Trans Lucy: Ein sehr schöner kostenpflichtiger DVD Player mit nützlicher neuer Funktionen. So kann man einen Film transparent auf dem Desktop laufen lassen während man im Hintergrund weiterarbeitet. Dieser Player spielt mit höherer Lautstärke als Apples DVD Player und ist stabiler als VLC. (http://www.cesoft.com/products/translucy.html)

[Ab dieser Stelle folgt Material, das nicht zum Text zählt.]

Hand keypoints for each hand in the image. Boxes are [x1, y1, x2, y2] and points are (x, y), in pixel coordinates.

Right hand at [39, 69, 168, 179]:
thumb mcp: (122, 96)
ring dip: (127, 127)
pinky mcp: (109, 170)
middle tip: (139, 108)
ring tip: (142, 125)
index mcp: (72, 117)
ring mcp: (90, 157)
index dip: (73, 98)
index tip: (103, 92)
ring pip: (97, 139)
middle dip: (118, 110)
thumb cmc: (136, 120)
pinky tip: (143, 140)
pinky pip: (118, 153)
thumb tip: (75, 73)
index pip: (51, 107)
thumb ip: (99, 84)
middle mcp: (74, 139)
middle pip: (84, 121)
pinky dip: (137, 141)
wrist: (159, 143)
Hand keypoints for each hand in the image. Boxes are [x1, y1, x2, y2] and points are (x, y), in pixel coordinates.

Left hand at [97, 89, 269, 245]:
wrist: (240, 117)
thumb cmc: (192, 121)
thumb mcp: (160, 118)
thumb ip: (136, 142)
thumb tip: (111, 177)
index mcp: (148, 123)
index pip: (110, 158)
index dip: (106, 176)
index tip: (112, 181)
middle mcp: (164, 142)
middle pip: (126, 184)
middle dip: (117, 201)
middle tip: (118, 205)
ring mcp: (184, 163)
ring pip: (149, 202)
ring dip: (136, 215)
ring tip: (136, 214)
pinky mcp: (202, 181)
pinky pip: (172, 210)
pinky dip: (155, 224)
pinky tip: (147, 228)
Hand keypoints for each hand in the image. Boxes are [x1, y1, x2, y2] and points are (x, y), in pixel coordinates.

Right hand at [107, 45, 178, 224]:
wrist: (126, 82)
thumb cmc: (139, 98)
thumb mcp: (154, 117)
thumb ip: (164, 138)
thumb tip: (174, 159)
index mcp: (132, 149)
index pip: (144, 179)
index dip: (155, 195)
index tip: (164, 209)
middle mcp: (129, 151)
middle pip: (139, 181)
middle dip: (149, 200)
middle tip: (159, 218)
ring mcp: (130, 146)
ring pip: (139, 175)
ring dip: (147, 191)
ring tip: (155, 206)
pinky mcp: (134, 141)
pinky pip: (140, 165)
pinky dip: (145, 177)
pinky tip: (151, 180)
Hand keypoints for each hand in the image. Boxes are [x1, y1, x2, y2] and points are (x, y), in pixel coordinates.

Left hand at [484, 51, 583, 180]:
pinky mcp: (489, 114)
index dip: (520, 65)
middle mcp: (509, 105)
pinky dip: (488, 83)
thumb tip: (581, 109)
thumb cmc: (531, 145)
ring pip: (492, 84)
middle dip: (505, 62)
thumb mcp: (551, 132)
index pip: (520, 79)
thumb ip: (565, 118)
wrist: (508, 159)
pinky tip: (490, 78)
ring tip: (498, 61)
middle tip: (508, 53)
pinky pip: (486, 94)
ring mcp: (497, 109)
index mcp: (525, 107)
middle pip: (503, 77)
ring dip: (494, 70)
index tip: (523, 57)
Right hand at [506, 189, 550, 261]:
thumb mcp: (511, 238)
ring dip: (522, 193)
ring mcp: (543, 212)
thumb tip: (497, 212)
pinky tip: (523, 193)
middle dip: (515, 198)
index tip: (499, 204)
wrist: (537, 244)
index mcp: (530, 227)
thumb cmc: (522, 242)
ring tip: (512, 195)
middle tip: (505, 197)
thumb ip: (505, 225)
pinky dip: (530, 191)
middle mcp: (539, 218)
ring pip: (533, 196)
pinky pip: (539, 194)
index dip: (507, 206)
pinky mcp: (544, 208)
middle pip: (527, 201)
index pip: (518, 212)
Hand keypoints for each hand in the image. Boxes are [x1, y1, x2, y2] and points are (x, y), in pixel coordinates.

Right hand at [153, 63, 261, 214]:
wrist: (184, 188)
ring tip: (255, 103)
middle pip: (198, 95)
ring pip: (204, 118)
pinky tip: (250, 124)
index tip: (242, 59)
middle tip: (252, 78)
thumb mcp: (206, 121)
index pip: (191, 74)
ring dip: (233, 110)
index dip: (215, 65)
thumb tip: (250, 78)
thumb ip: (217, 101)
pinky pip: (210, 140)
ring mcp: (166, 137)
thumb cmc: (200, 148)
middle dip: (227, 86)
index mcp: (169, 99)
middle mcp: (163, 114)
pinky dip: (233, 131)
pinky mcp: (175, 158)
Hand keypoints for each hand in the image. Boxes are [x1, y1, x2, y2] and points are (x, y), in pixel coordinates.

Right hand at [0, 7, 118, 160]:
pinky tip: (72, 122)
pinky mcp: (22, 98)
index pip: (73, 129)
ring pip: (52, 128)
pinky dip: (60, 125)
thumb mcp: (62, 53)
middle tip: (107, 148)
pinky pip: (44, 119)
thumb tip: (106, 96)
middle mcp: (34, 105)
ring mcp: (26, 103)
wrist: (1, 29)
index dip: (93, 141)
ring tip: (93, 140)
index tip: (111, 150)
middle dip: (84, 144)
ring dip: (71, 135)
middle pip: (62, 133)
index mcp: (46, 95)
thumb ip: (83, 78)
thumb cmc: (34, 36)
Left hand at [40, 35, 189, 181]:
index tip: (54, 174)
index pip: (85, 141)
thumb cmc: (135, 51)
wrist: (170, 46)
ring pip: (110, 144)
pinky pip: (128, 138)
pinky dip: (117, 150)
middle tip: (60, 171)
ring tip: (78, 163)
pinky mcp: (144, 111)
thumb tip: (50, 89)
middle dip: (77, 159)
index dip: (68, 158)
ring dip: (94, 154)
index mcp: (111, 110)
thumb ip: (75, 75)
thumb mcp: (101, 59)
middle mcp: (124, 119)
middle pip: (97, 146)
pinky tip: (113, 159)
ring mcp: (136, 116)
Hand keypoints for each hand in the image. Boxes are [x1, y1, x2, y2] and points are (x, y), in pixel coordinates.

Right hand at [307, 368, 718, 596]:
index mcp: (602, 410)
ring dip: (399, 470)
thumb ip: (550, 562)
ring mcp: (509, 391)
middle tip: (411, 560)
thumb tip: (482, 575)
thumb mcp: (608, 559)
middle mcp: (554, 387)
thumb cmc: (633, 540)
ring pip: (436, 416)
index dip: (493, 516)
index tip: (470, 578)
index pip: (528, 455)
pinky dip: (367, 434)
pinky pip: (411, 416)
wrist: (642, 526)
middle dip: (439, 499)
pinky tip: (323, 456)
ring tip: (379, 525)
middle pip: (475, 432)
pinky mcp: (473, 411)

VLC (Video LAN Client): Freeware, Opensource DVD Player. Spielt alle DVD-Regionen ab, auch wenn das DVD Laufwerk nicht Regionfrei gemacht wurde. Dies ist ein gewichtiger Vorteil gegenüber Apples DVD Player, ist doch das Patchen eines Laufwerks mit einem Verlust-Risiko verbunden das nicht jeder eingehen will. VLC kann DVD Audio lauter abspielen als der Apple DVD Player und besitzt zudem einen DTS-Decoder. VLC ist noch relativ unstabil. So gibt es in der vorliegenden Version 0.7.2 Abstürze bei Tonspurwechsel bei laufendem Film und Fehlverhalten beim Vorwärtsspringen zum nächsten Kapitel. Umgehen kann man das indem man den Film vor dem Tonspurwechsel pausiert und die Kapitel via Menü-Befehl ansteuert. www.videolan.org
(KASTEN)
DVD Audio Formate
DOLBY SURROUND
Das früheste “Surround” Format enthält die Informationen für Stereowiedergabe plus einem in seiner Frequenz limitierten Mono-Kanal für Lautsprecher auf der Rückseite, ist also eine 3-Kanal Wiedergabe.
DOLBY PRO LOGIC
Auch bekannt als Dolby Surround. In einem 2-Kanal Stereo-Signal sind nebst den beiden Front-Kanälen auch die Informationen für einen Mono-Surround-Kanal (Rückseite) und einen Center-Kanal enthalten. Decodiert erhält man damit 4 Kanäle, jdeoch zum Teil limitiert im Frequenzumfang.
PCM
Bietet bis zu 8 Audio-Kanäle. Das Format ist vergleichbar mit dem einer Audio-CD.
DOLBY DIGITAL 5.1
Bietet je einen separaten AC3 komprimierten Kanal für 6 Lautsprecher. 5 Kanäle sind für Center-, 2 Front- und 2- Rückseitige Lautsprecher, 1 Kanal für den Subwoofer der nur die Frequenzen bis etwa 200 Hz wiedergibt.
DOLBY DRC
In Kombination mit Dolby Digital lässt sich bei vielen Wiedergabegeräten (auch im Apple DVDPlayer) das DRC einschalten welches dafür sorgt dass ein durchgehendes Lautstärke-Niveau eingehalten wird. Extrem laute Stellen werden dann unterdrückt so dass man zum Beispiel in der Nacht nicht unerwartet die Nachbarn aufweckt.
DOLBY DIGITAL EX & DTS ES
Bei diesen Formaten wird aus den beiden Kanälen der rückseitigen Lautsprecher in einem Dolby Pro Logic ähnlichen Verfahren ein weiterer Kanal (Center-Rückseite) generiert der das Surround-Gefühl perfektionieren soll. Das von Dolby zusammen mit Lucasfilm entwickelte Format wird auch THX Surround EX genannt.
DTS
Diese Konkurrenz zu Dolby Digital ist nicht kompatibel mit Dolby Digital, bietet aber ebenfalls 6 separate Kanäle. DTS soll theoretisch bessere Audioqualität bieten als Dolby Digital da es weniger stark komprimiert ist (3.5 zu 1 anstatt 12 zu 1 bei Dolby).
DTS-ES DISCRETE 6.1
Der Center-Rückseite-Kanal ist ebenfalls als eigenständiger Kanal mit eigener Audio-Information enthalten und wird nicht wie bei Dolby Digital EX oder DTS ES aus den beiden Rückseiten-Kanälen gewonnen.
THX
Ein Zertifikat das von Lucasfilm für Geräte und Filme vergeben wird wenn sie die von Lucasfilm selbst verfassten technischen Normen erfüllen. Hier handelt es sich also nicht um ein Audio-Format sondern um eine Spezifikation.
SOUND RETRIEVAL SYSTEM [SRS]
Damit wird versucht mit nur zwei Lautsprechern ein Surroundsound-Gefühl zu vermitteln.